Like The Waters, We Rise: Climate Justice in Print
The Natural History Museum is pleased to take part in this group exhibition Like the Waters, We Rise, featuring a selection of print-based work that documents the contemporary Climate Justice Movement (2005-present), which is in truth a movement made up of movements, illuminating the many struggles, flashpoints, and victories by which communities have taken collective action.
The Occupation of Alcatraz
A conversation with two original Alcatraz Occupiers about the context in which the Occupation occurred; energy and intent behind the Occupation; immediate impacts of the Occupation on policy, politics and culture in Indian Country; and reasons the Occupation is equally relevant 50 years later. Moderator Julian Brave NoiseCat (Canin Lake Band Tsq’escen), Narrative Change Director for The Natural History Museum, will also discuss contemporary Indigenous activism.
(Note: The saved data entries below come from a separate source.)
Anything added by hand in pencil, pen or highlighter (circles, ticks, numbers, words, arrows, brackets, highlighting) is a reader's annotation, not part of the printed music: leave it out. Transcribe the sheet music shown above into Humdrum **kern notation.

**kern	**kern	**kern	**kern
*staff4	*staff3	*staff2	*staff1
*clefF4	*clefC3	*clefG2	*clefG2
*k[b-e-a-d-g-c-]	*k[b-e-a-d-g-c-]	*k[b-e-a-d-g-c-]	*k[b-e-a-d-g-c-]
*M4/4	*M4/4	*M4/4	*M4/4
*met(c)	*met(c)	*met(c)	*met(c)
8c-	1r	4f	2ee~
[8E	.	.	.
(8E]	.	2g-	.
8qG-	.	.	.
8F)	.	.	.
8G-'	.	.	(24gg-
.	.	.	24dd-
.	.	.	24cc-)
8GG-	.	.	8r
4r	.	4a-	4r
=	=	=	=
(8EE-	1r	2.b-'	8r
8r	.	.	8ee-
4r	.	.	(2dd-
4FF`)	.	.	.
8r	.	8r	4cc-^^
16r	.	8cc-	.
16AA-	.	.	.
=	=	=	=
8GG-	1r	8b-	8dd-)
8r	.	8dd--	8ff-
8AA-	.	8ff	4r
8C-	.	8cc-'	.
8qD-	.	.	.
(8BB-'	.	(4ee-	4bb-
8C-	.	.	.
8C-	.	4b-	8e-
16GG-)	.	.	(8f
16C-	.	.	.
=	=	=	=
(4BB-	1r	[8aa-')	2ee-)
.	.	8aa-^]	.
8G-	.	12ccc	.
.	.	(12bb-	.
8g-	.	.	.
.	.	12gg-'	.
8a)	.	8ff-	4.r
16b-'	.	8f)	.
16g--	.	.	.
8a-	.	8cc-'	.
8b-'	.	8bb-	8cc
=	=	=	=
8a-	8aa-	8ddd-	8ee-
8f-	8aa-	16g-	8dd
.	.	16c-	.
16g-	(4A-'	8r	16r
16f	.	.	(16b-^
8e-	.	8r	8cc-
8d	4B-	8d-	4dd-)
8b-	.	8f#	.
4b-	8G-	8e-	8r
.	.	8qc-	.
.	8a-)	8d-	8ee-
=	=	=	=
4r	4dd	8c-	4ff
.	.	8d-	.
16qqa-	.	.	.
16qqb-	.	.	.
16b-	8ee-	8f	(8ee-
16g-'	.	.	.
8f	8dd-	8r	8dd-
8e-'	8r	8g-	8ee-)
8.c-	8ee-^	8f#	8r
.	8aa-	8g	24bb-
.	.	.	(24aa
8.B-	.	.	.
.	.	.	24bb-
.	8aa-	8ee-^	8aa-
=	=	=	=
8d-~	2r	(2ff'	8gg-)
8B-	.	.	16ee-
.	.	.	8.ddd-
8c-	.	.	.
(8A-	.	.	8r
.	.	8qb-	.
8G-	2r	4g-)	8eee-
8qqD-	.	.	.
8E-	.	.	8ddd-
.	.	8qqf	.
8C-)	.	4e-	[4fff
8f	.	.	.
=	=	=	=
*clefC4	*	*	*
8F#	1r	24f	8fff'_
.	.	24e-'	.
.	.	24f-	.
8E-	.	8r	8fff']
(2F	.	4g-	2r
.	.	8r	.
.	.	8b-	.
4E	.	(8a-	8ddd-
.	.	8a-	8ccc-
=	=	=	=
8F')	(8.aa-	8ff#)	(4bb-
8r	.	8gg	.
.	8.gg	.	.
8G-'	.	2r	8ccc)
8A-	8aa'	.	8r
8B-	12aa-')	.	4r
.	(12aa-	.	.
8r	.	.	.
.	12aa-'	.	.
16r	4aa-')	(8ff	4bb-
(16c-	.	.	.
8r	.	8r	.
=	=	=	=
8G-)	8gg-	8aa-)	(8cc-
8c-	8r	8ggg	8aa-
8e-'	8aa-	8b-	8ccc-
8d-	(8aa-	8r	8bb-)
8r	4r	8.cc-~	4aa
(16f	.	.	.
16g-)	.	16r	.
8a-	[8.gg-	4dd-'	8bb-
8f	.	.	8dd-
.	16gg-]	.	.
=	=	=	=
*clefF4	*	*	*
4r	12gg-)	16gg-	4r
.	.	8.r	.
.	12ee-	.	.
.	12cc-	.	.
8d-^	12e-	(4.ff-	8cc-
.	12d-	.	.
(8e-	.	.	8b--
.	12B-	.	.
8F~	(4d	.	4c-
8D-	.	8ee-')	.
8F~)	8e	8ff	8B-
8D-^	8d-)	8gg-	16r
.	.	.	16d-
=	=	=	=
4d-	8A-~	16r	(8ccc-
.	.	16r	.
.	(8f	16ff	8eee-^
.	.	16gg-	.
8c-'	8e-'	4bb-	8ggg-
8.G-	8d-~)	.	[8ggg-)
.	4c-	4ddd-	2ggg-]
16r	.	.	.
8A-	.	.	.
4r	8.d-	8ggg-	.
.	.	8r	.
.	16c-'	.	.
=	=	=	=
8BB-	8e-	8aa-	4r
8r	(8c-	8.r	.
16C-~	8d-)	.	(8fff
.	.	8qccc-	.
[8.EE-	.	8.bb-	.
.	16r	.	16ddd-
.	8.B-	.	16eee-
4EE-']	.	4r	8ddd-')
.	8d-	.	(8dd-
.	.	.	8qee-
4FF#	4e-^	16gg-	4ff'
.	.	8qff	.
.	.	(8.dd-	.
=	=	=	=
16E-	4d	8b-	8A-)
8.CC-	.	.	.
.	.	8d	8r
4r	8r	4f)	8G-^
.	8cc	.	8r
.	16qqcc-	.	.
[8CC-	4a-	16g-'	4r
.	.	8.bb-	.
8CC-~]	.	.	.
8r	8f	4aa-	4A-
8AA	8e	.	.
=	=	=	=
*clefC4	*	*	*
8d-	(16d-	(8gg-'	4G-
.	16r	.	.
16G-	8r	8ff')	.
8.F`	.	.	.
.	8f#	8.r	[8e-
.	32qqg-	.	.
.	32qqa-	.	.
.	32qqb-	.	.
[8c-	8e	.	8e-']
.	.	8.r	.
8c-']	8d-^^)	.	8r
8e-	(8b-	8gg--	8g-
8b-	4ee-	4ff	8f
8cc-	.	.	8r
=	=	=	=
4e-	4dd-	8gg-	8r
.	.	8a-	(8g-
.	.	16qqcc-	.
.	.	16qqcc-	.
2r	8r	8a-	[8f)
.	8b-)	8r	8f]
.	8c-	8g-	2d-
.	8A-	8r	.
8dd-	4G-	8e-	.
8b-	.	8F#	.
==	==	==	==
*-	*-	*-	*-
The Indigenous Canoe Movement
A conversation with three Indigenous leaders from across North America rebuilding canoe and maritime traditions in their own communities. All will also speak to the challenges and positive impacts of canoe culture on Indigenous communities and the environmental movement.
The Indigenous Environmental Movement
Three Indigenous millennial activists will speak to the role of indigenous peoples in protecting water, land and biodiversity in the face of environmental and moral hazards including fossil fuel extraction and climate change.